COLORADO CITY — After seven years, Utah Attorney General Mark Shurtleff says it is time to resolve the issues surrounding the state's management of the Fundamentalist LDS Church's United Effort Plan Trust.
Friday, a community meeting was held by the Attorney General's Office to discuss the future of the trust and its management.
The United Effort Plan was created by the FLDS Church in 1942 on the concept of a "united order." It required that all assets of church members be managed by the church — properties, homes and businesses included. When affairs in the towns of Hildale, Utah and Colorado City, Arizona became tense in 2005, Utah seized control of the trust in order to protect beneficiaries.
Shurtleff said that state control of the trust should never have lasted seven years and held Friday's meeting to discuss options.
"This is a chance to get your home, to get your deed," said attorney and ex-FLDS member Roger Hoole. "You don't have to change your religious beliefs to do that. This is a chance."

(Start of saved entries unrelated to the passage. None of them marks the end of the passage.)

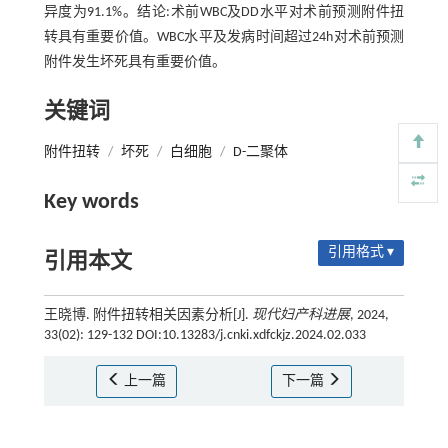
异度为91.1%。结论:术前WBC及DD水平对术前预测附件扭
转具有重要价值。WBC水平及发病时间超过24h对术前预测
附件发生坏死具有重要价值。
关键词
附件扭转
/
坏死
/
白细胞
/
D-二聚体
Key words
引用格式 ▾
引用本文
王晓博. 附件扭转相关因素分析[J].
现代妇产科进展
, 2024,
33(02): 129-132 DOI:10.13283/j.cnki.xdfckjz.2024.02.033
上一篇
下一篇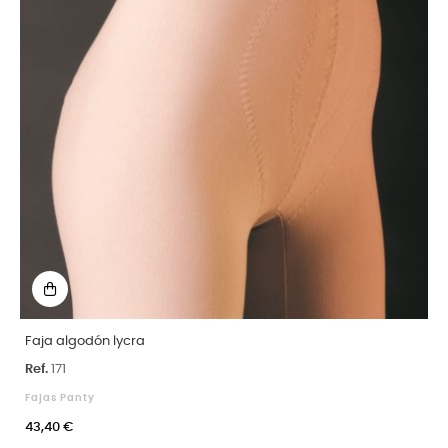
Faja algodón lycra
Ref.
171
Fajas Panty
43,40 €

The option that seemed to be the most favorable among community members involved dissolving the trust, then distributing the assets of that trust to residents.
Another option is continuing the trust without state intervention or negotiate a whole new agreement.
No decision has been made at this time.
Shurtleff told those in the crowd, mostly ex-FLDS members, that they are good people who were abused by bad people. Still, he told the crowd the FLDS faithful still need to know the truth about Warren Jeffs. It's unknown whether or not any FLDS members were in attendance.
"They didn't get the news, but they have to understand that he's a convicted child rapist. He's never coming out of prison," Shurtleff said.
Shurtleff would like this resolved by the time he leaves his office in five weeks.